As input, a CNN takes tensors of shape (image_height, image_width, color_channels), ignoring the batch size. If you are new to color channels, MNIST has one (because the images are grayscale), whereas a color image has three (R,G,B). In this example, we will configure our CNN to process inputs of shape (28, 28, 1), which is the format of MNIST images. We do this by passing the argument `input_shape` to our first layer.



In [None]:
model = models.Sequential()
model.add(layers.Conv2D(32, (3, 3), activation='relu', input_shape=(28, 28, 1)))
model.add(layers.MaxPooling2D((2, 2)))
model.add(layers.Conv2D(64, (3, 3), activation='relu'))
model.add(layers.MaxPooling2D((2, 2)))
model.add(layers.Conv2D(64, (3, 3), activation='relu'))

Let display the architecture of our model so far.

In [None]:
model.summary()

The number of parameters depends on the number of input and output channels of the layer in question. For more, see [this post](https://medium.com/@zhang_yang/number-of-parameters-in-dense-and-convolutional-neural-networks-34b54c2ec349).

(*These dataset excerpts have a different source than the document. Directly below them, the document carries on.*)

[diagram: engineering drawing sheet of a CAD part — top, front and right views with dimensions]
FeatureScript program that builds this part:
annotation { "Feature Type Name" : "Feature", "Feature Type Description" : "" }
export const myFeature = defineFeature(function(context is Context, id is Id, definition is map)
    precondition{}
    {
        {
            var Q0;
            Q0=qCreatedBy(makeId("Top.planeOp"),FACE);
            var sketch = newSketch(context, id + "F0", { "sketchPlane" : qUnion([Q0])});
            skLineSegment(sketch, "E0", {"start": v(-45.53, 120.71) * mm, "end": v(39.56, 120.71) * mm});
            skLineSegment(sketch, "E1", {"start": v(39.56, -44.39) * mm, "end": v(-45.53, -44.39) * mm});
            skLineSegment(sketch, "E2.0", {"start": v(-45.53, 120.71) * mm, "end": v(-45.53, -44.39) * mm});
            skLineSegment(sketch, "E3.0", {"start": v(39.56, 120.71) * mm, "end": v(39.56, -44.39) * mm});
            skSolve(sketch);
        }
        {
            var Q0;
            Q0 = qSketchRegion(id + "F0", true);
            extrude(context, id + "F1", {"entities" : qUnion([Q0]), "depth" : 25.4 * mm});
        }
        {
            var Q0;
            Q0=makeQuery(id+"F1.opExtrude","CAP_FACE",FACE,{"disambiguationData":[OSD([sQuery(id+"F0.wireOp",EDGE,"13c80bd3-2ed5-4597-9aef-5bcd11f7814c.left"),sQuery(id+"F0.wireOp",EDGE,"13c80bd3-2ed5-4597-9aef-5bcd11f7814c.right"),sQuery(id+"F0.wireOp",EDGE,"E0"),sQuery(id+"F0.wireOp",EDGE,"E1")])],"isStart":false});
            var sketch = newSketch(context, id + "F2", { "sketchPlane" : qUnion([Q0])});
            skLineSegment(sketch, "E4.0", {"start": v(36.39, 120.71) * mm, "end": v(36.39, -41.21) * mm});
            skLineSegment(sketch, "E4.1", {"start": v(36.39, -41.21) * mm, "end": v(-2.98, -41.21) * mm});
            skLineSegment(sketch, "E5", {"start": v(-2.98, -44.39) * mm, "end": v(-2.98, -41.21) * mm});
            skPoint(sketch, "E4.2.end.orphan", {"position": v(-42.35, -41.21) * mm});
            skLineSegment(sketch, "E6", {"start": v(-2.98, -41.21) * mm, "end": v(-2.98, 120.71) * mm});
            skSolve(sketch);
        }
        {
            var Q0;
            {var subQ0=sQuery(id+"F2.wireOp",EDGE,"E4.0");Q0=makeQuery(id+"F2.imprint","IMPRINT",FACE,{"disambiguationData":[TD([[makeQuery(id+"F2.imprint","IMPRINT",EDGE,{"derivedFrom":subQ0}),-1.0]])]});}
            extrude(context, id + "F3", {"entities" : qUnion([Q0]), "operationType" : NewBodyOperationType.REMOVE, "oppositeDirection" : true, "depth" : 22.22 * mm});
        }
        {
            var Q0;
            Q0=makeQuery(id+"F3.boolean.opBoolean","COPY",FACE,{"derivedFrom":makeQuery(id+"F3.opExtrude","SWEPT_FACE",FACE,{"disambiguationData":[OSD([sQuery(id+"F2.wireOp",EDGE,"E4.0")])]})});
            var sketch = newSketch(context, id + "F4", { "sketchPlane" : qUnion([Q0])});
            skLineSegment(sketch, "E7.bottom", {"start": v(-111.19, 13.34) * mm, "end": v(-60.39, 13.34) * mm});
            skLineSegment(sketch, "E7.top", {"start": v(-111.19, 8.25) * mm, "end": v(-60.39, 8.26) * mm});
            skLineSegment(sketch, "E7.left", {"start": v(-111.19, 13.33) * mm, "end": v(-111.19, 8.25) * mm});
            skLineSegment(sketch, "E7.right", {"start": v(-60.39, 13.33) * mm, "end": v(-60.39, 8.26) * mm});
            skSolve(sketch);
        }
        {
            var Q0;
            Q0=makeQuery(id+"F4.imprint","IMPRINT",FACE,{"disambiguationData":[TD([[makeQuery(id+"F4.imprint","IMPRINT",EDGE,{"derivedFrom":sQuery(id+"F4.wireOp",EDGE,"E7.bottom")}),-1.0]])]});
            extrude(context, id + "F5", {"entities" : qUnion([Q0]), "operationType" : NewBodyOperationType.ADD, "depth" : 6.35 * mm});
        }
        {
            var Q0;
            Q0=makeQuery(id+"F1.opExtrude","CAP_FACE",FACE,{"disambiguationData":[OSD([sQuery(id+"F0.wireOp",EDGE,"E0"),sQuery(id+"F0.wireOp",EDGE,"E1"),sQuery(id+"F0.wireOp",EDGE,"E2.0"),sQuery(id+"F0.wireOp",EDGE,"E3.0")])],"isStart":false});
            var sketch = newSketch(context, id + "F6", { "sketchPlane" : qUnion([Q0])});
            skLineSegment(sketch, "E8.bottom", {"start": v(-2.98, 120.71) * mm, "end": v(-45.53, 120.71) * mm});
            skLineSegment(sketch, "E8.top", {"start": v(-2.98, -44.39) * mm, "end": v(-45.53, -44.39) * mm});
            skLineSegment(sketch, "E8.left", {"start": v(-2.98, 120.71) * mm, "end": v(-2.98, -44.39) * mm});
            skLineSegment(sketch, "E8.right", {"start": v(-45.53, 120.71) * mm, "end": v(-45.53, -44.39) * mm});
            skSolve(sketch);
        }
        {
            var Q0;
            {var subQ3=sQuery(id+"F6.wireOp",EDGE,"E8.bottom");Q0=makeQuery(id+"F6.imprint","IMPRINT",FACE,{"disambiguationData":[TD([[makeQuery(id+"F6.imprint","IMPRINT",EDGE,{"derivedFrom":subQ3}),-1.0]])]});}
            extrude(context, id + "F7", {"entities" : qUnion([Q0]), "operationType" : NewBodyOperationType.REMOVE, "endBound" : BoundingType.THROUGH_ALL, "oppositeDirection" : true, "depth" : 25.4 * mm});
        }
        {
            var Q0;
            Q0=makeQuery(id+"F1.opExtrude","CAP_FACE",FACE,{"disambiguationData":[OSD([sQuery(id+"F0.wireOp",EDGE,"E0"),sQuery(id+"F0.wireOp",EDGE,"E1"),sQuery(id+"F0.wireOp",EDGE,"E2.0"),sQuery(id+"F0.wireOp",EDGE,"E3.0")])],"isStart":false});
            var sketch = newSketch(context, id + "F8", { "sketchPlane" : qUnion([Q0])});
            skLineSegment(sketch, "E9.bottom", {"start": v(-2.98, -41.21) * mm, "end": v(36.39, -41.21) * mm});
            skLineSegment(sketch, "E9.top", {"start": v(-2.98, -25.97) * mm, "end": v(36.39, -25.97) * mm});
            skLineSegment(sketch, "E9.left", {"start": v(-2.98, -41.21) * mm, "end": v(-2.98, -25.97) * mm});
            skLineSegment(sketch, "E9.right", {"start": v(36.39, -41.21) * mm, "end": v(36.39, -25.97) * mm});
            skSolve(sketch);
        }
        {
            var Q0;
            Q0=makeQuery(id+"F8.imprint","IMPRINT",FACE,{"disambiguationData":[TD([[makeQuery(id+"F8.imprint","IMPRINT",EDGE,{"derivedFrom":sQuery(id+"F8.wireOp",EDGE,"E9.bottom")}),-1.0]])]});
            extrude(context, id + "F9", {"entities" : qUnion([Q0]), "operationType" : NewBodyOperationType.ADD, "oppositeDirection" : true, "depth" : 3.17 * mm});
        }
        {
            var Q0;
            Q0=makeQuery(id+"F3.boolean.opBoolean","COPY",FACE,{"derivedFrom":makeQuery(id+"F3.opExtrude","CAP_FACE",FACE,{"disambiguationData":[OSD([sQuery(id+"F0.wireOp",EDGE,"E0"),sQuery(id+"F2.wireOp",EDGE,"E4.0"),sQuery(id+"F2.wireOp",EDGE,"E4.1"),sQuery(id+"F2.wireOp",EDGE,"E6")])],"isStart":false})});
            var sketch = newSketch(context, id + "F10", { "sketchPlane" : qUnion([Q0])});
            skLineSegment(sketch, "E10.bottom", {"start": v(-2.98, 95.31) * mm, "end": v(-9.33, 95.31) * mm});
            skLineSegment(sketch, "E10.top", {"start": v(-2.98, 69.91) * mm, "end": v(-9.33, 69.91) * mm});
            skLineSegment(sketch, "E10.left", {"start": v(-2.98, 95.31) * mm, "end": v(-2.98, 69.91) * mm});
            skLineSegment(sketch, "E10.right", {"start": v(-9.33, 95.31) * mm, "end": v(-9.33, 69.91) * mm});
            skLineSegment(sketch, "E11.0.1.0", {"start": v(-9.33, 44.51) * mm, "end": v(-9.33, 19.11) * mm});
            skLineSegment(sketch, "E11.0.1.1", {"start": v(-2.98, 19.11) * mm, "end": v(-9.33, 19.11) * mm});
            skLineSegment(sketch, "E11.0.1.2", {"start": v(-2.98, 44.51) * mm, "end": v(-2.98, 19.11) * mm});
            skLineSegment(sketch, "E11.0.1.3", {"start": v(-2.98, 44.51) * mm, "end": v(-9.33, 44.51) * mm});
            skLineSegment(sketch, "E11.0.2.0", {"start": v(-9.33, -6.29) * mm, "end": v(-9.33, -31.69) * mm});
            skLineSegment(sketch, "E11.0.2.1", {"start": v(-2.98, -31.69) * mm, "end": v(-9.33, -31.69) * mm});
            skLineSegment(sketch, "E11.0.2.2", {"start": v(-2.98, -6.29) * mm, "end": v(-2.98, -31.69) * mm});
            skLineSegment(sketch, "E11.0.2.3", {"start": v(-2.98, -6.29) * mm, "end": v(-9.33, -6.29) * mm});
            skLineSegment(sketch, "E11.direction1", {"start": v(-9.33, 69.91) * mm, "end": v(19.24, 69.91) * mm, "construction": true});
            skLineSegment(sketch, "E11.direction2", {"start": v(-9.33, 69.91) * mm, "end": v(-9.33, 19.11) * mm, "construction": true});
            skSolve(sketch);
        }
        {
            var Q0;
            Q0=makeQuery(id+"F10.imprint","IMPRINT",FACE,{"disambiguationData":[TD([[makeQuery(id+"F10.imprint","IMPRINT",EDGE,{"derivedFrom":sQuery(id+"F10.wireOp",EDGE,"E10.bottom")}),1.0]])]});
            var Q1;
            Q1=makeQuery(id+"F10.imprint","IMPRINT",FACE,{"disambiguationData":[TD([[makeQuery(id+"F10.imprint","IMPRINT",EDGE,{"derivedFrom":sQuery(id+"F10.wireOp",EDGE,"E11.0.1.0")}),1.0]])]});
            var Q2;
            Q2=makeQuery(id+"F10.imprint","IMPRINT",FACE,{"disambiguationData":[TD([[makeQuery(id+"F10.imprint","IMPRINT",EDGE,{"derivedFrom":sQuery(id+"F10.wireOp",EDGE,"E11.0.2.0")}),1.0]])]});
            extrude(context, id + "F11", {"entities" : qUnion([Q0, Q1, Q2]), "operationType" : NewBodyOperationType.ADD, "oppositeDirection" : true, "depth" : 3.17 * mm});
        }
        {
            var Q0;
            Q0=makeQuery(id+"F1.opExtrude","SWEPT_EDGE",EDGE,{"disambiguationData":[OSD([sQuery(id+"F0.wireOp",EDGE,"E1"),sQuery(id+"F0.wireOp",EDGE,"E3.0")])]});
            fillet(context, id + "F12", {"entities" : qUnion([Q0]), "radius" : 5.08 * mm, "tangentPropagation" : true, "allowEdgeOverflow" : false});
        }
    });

Above, you can see that the output of every Conv2D and MaxPooling2D layer is a 3D tensor of shape (height, width, channels). The width and height dimensions tend to shrink as we go deeper in the network. The number of output channels for each Conv2D layer is controlled by the first argument (e.g., 32 or 64). Typically,  as the width and height shrink, we can afford (computationally) to add more output channels in each Conv2D layer.

### Add Dense layers on top
To complete our model, we will feed the last output tensor from the convolutional base (of shape (3, 3, 64)) into one or more Dense layers to perform classification. Dense layers take vectors as input (which are 1D), while the current output is a 3D tensor. First, we will flatten (or unroll) the 3D output to 1D,  then add one or more Dense layers on top. MNIST has 10 output classes, so we use a final Dense layer with 10 outputs and a softmax activation.

In [None]:
model.add(layers.Flatten())
model.add(layers.Dense(64, activation='relu'))
model.add(layers.Dense(10, activation='softmax'))

 Here's the complete architecture of our model.

In [None]:
model.summary()

As you can see, our (3, 3, 64) outputs from the final max pooling layer were flattened into vectors of shape (576) before going through two Dense layers.

### Compile and train the model

In [None]:
test_labels.shape

In [None]:
model.compile(optimizer='adam',
              loss='sparse_categorical_crossentropy',
              metrics=['accuracy'])

In [None]:
model.fit(train_images, train_labels, epochs=10, batch_size=1000)

### Evaluate the model

In [None]:
test_loss, test_acc = model.evaluate(test_images, test_labels)

In [None]:
print(test_acc)

As you can see, our simple CNN has achieved a really high test accuracy. Not bad for a few lines of code!

If you would like to go further with this, including learning how to incrase the size of your image dataset with new, synthetic images using image augmentation, and how to train on more images than you can fit in your RAM, check out [this colab notebook by the team at Google](https://colab.research.google.com/github/google/eng-edu/blob/master/ml/pc/exercises/image_classification_part2.ipynb#scrollTo=SdW6geEVi2S8)

# Conclusion:

In this notebook you learned about convolutional neural networks.  

You learned about their distinctive layers: convolutional and pooling, and how tensor data flows through them and changes shape.

You also learned how to create an CNN in Keras to classify handwritten numerals with high accuracy.